Les cinq autres rois écoutèrent ce discours avec une noble compassion. Chacun d’eux donna vingt sequins au roi Théodore pour avoir des habits et des chemises. Candide lui fit présent d’un diamant de deux mille sequins.

« Quel est donc, disaient les cinq rois, cet homme qui est en état de donner cent fois autant que chacun de nous et qui le donne ? Êtes-vous roi aussi, Monsieur ?

— Non Messieurs, et n’en ai nulle envie. »

Dans l’instant qu’on sortait de table, il arriva dans la même hôtellerie quatre Altesses sérénissimes, qui avaient aussi perdu leurs États par le sort de la guerre et qui venaient passer le reste du carnaval à Venise.
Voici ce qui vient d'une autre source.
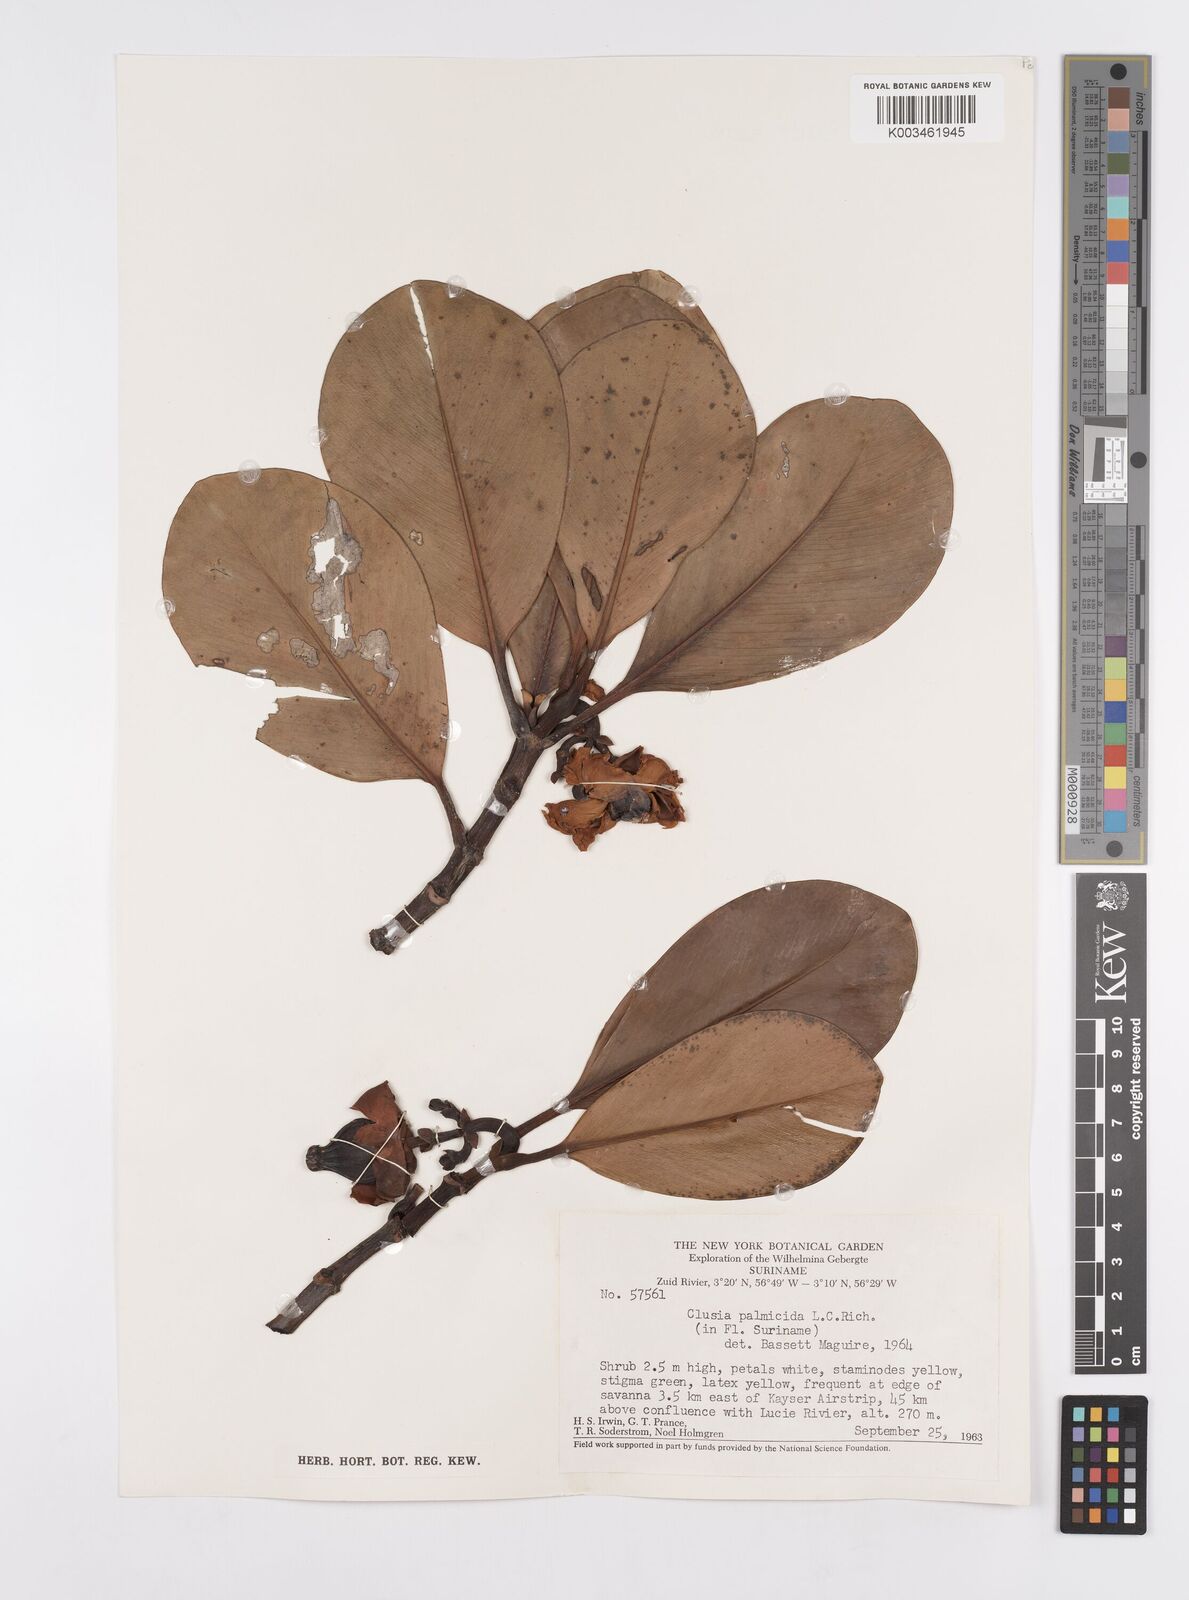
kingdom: Plantae
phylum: Tracheophyta
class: Magnoliopsida
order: Malpighiales
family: Clusiaceae
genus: Clusia
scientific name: Clusia palmicida
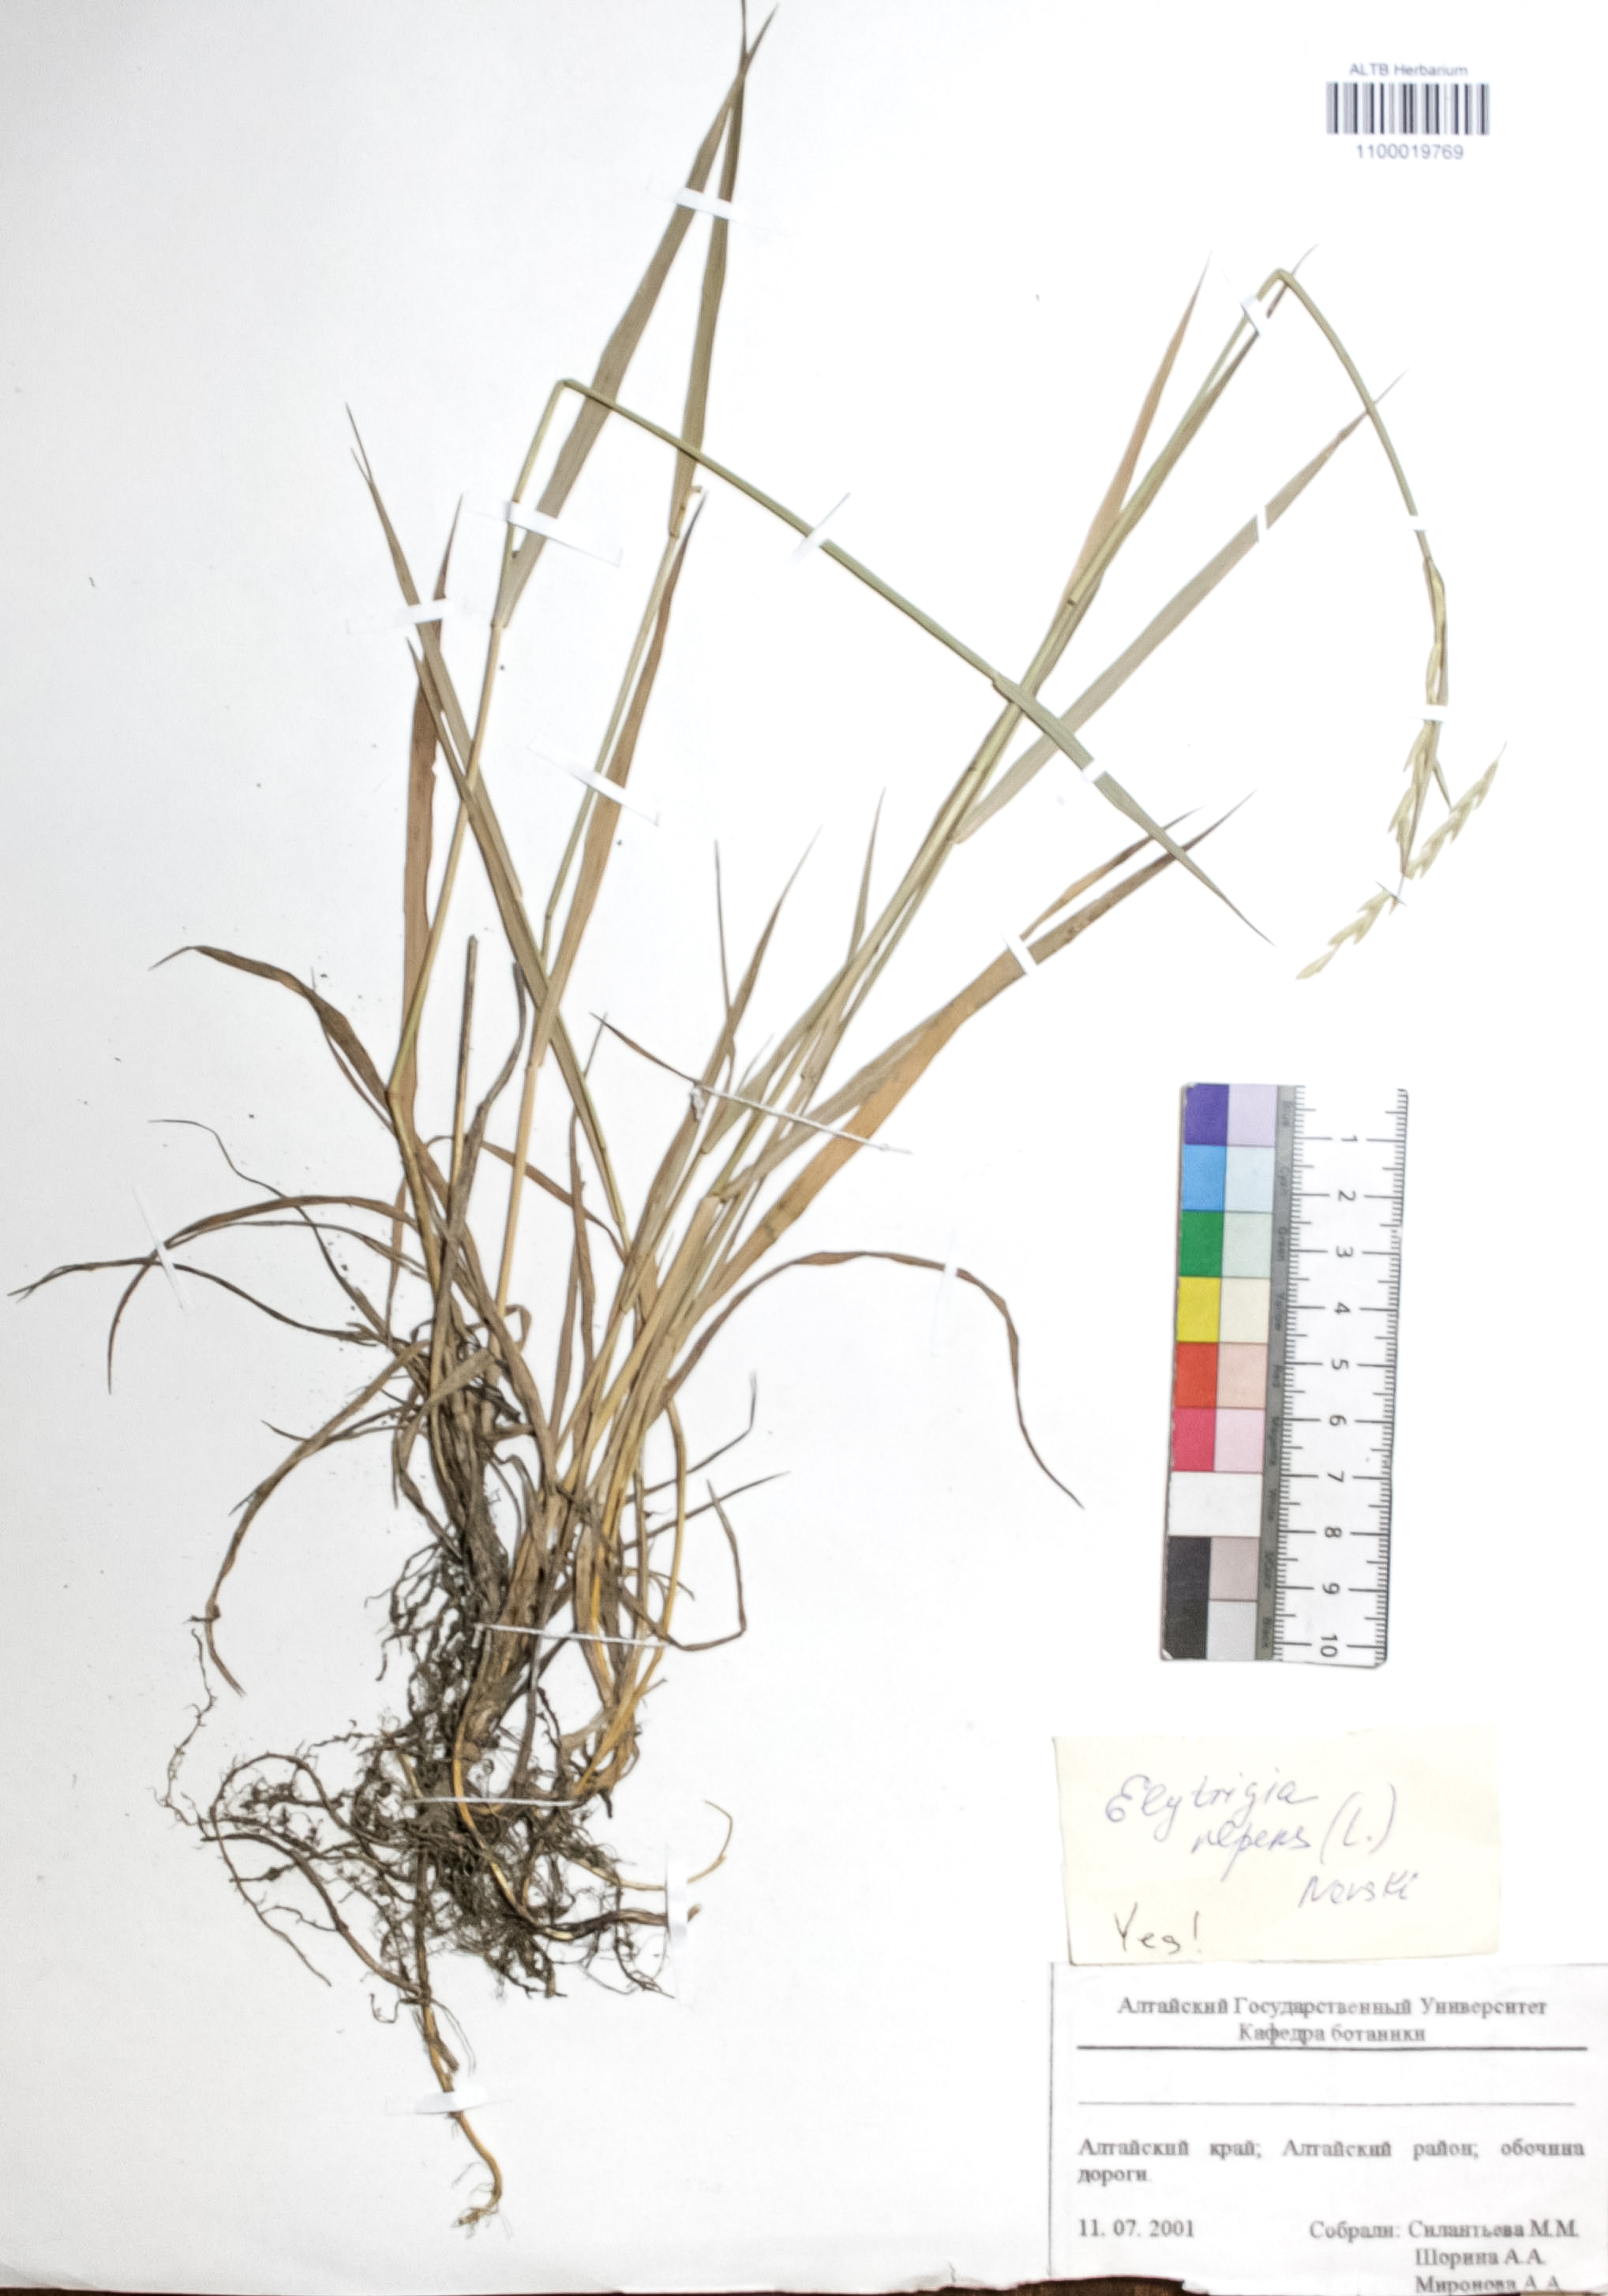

On voit que les romans de Voltaire sont des œuvres assez divertissantes. Ils ne consolent guère, ils n’élèvent point l’âme bien haut ; mais ils amusent, non sans quelque invitation aux réflexions viriles. « L’homme, dit Bossuet, curieux de spectacles, s’en est fait un, tant il est vain, de la peinture de ses erreurs. » Et il faut ajouter que ce spectacle n’est pas si vain ; d’abord quand il est aménagé par un homme de génie ; ensuite quand, en peignant nos erreurs, il nous indique quelques moyens, hasardeux sans doute, mais pratiques encore, de n’y pas tomber. Les satiriques amers, comme Voltaire en ses romans, comme La Rochefoucauld, comme La Bruyère peuvent être pour nous une forme un peu chagrine, un peu incisive, mais singulièrement vigilante et réveillante de la conscience.

Ils nous disent que nous ne valons pas grand’chose. Puisque c’est ce dont nous convenons le moins, il n’est donc pas inutile que cela soit dit.

Ils nous assurent que le meilleur d’entre nous est un assez triste sire, et que le plus sage d’entre nous l’est juste assez pour ne pas être aux Petites Maisons.